宋轻瓷勾了勾唇:“怎么会?民女巴不得公主被放出来。”
她刚又转念一想,萧珏被放出来了,才会到处走动,她才有机会弄死她。
谢清越说道:“宋姑娘可是太子殿上心尖上的人,若是宋姑娘去劝太子将公主放出来,肯定比我父亲上书有用。”
宋轻瓷看向谢清越。
她不愧出自权臣之家,计谋玩起来不是一般的溜。
如此一来,她既在皇后面前占了救出公主的好名声,自家又不用出力,不用担得罪皇上。
将萧珏拘禁是皇上下的令,自己去求萧允将人放出,简直是在打皇上的脸。
而自己若是求了情,萧允或皇上不让萧珏放出来,皇后还会觉得她办事不力,对她态度更差。
偏偏皇后还看向了她,赞同起了谢清越的提议。
“清越说得有理,珏儿是因和亲之事才会殿上失仪的,允儿是为了你才会让珏儿去和亲的,她被拘禁责任在你,你有义务救她出来。”
这简直是歪理。
宋轻瓷心下更加气恼,可皇后正盯着她,她答应也不是,不答应也不是。
眼角余光瞥到殿门口有道挺拔的身影进来,她心下一松。
有救了。
她对上皇后的目光,笑着说道:“何须民女单独去求殿下,殿下这不就来了吗?咱们三人都求,让殿下当场拍板就是。”
说话间,萧允已经进到殿中,看到她和谢清越都在,不由一愣,随即笑问。
“你们怎么来了?”
宋轻瓷说道:“殿下来得正巧,方才谢姑娘说将公主拘禁在府中太不近人情了,想让臣女求殿下将公主放出来呢。”
她看了眼谢清越,笑道:“谢姑娘如此关心公主,若是以救命之恩换殿下放出公主,不知殿下是否愿意?”
谢清越脸色微白。
用她对萧允的救命之恩,换萧珏解除拘禁,她怎么可能愿意?
萧允看向谢清越:“哦,这是谢姑娘对救孤的诉求吗?”
谢清越心里十分不情愿。
萧珏与她非亲非故,她以命换命的恩情,怎么可能浪费在她身上。
可皇后一脸殷切地看着她,她又不好反驳,只得点头应下。
“是的,我也是怜惜公主年纪轻轻,便要去异国和亲,希望她在这段时间能与娘娘好好团聚。”

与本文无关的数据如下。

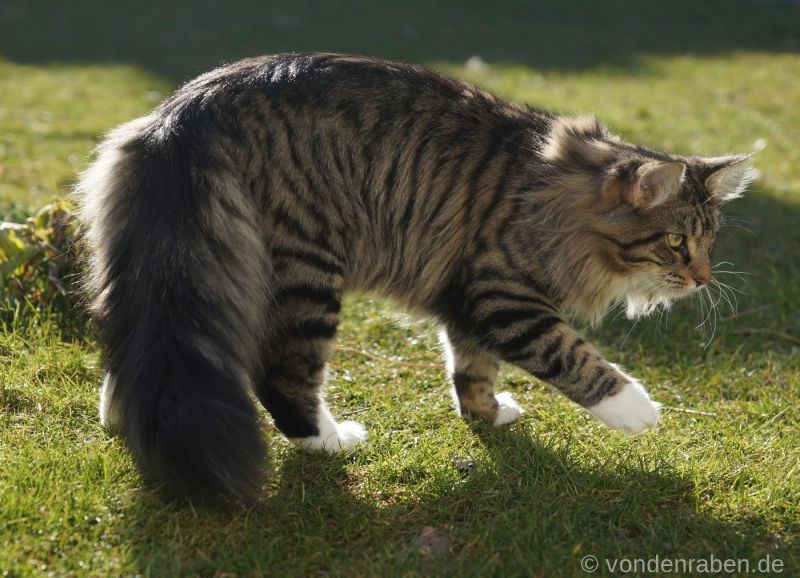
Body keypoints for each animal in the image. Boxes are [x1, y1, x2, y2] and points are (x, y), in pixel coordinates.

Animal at [76, 51, 756, 498]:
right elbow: (573, 357)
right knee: (282, 377)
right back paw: (331, 439)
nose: (702, 279)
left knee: (147, 348)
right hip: (307, 274)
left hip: (168, 266)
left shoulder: (469, 300)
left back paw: (123, 417)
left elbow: (472, 373)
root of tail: (182, 114)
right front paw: (638, 410)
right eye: (676, 243)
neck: (544, 189)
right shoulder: (504, 298)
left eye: (709, 242)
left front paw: (488, 417)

萧允笑了笑:“谢姑娘有心了,既如此,孤便去求父皇吧。”
皇后脸色大喜,接下来倒是没再刻意区别对待宋轻瓷了。
宋轻瓷心里明白,她这是在给萧允面子,并非对自己改观了,但她也不在乎。
隔日下午,宋轻瓷来到了庄妃宫中。
她是自己想要结交的盟友。
庄妃没想到宋轻瓷会来看她,沉默片刻后,还是让人将她请进了宫中。
宋轻瓷入殿坐下后,挥了挥手,让人将她准备送给庄妃的礼物放在桌上。
“民女在宫中居住已久,却从未来看过娘娘,这是民女的赔罪礼,请娘娘笑纳。”
庄妃扫了眼桌上华光璀璨的赔罪礼。
那是一整匹浮光锦,还有满满一盒东珠,两样都是价值连城的珍宝。
她正得势时,才配用的东西。
她收回目光,淡笑一声:“本宫如今是戴罪之身,你现在来看本宫,送本宫这些,不觉太浪费了吗?”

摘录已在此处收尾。